### Extract to read
***
MSc
2022 start September 

Sustainable Agricultural Technologies

School of Biosciences, Faculty of Science

This course will equip you with the knowledge needed to understand the challenges of sustainable agriculture and the skills to pursue an exciting career in the agronomy sector.
An undergraduate student in a lab coat.

Course description

This course will give you a broad understanding of the agri-food system as a whole. You’ll learn about the major issues in sustainable agriculture and the cutting-edge techniques used in crop and soil science.

Guest environmental and sustainability speakers give seminars regularly, and you'll get the opportunity to gain work experience through placements with our industrial, government and NGO partners.

You’ll cover topics such as global food security, the origins of agriculture, and agricultural ecology in a changing world.

The biggest part of the course is the individual research project where you’ll spend three months over the summer in our Institute for Sustainable Food. You'll work with our world-leading researchers, taking the latest scientific knowledge and applying it in real-world settings to ensure that the production and consumption of the world’s food is sustainable and resilient.
***
### Point correspondence tracking data
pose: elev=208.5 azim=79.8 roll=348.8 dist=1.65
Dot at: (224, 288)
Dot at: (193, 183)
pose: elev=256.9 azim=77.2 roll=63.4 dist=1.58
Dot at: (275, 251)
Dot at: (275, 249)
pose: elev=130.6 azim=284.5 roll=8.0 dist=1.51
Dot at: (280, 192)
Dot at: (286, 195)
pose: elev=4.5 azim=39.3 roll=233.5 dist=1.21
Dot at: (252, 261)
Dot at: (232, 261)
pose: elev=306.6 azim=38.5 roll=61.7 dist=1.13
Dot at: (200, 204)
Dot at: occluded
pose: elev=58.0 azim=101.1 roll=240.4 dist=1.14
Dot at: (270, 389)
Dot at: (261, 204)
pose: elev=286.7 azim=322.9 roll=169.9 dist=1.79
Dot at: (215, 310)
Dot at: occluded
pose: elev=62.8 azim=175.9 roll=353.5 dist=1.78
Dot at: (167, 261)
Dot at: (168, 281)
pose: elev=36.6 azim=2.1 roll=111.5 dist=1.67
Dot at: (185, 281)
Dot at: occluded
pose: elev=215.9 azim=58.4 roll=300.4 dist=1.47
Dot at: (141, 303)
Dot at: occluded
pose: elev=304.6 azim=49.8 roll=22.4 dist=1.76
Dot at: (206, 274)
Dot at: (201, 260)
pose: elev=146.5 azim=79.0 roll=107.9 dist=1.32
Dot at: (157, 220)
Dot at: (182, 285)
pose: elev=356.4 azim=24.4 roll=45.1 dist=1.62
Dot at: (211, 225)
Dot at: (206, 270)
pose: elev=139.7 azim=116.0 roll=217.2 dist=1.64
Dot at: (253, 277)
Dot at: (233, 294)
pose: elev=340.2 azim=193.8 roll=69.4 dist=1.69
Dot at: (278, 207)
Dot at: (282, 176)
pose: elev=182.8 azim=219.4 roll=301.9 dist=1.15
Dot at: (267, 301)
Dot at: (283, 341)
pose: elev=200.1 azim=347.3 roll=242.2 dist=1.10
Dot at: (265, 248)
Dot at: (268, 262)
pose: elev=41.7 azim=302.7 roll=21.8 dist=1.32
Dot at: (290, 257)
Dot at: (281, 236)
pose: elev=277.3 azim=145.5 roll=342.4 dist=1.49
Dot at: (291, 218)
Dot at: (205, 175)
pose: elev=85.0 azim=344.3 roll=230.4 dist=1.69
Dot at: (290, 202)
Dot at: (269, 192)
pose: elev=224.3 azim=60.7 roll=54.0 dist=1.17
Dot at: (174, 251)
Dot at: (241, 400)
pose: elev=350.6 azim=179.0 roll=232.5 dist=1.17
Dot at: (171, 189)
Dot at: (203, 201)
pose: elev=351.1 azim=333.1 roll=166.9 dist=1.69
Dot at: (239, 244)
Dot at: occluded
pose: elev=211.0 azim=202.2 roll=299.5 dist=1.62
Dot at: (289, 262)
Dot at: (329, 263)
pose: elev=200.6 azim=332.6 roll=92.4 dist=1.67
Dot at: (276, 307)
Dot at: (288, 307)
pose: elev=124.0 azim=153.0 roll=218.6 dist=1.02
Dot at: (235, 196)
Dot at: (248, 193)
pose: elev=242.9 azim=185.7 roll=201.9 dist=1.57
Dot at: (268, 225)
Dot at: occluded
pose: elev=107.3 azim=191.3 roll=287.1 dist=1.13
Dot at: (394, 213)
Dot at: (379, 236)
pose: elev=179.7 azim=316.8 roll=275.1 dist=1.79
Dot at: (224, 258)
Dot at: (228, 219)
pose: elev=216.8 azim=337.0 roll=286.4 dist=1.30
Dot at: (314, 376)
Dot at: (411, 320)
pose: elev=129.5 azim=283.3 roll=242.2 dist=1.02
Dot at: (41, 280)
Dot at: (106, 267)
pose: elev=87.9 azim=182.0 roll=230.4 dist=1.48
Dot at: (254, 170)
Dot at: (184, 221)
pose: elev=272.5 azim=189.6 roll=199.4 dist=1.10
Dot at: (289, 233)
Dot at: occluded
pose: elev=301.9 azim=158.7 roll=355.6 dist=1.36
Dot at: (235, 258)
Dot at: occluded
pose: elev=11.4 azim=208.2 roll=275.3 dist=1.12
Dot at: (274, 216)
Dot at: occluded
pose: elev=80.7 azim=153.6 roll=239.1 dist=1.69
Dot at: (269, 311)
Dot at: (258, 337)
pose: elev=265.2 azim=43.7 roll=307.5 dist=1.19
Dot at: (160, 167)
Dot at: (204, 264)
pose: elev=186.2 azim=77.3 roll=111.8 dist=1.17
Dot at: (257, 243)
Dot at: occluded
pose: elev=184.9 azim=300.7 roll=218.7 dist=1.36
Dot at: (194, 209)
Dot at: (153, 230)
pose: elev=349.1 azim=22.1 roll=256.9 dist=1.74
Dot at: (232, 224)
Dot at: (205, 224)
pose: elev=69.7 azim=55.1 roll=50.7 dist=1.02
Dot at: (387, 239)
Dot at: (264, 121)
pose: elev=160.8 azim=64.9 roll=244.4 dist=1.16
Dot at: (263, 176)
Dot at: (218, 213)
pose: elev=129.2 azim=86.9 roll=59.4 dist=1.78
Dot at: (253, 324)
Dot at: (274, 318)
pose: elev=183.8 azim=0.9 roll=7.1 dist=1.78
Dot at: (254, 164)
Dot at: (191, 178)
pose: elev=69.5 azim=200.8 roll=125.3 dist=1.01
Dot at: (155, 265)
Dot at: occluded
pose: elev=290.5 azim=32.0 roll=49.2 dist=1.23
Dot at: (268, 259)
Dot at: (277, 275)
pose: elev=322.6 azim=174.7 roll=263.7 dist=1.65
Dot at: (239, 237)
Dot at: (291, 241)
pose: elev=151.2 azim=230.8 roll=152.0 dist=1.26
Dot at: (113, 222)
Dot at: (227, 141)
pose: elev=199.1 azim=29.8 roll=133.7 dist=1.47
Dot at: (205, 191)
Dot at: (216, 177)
***
### Task A
Reproduce word for word the portion of the course description on Sustainable Agricultural Technologies that opens with the words containing "Guest environmental and" and closes with "sustainable and resilient.".
### Task B
Carry on the course description on Sustainable Agricultural Technologies, starting after its final sentence.

### Task result A
Guest environmental and sustainability speakers give seminars regularly, and you'll get the opportunity to gain work experience through placements with our industrial, government and NGO partners.

You’ll cover topics such as global food security, the origins of agriculture, and agricultural ecology in a changing world.

The biggest part of the course is the individual research project where you’ll spend three months over the summer in our Institute for Sustainable Food. You'll work with our world-leading researchers, taking the latest scientific knowledge and applying it in real-world settings to ensure that the production and consumption of the world’s food is sustainable and resilient.

### Task result B
Example research projects include:

  • Right crop, right soil: designing crop rotations to maximise yield in organic farming
  • Identifying changes in crop secondary metabolites in glycolysis and shikimate pathways whilst under environmental stress
  • The effect of increased carbon dioxide concentration on plants in two different grasslands
  • Assessing soil quality changes as a result of the introduction of herbal ley rotations

Modules

The modules listed below are examples from the last academic year. There may be some changes before you start your course. For the very latest module information, check with the department directly.

Core modules:

Agricultural Ecology in a Changing World

This unit will introduce the concept of agriculture as an ecological system and explore agriculture in the context of global change. Specifically, this unit will consider the value of biodiversity in agricultural ecosystems, the role of ecosystem services in the sustainability of food production and the vulnerabilities of agriculture to a changing climate.

15 credits
Issues in Global Food Security

Food security is a pressing concern for humanity, and science is constantly shaping our response to it. This module encourages a critical analysis of current major issues in food security, drawing on interdisciplinary research expertise and experience working in public and private sectors. It features seminars from TUOS and guest speakers covering topics at the cutting edge of issues in plant sciences and food security, with seminars followed by in-depth discussion sessions with expert speakers. The focus is on applying this knowledge to specific real-world problems and on producing outputs that are accessible non-specialist senior policy makers or managers.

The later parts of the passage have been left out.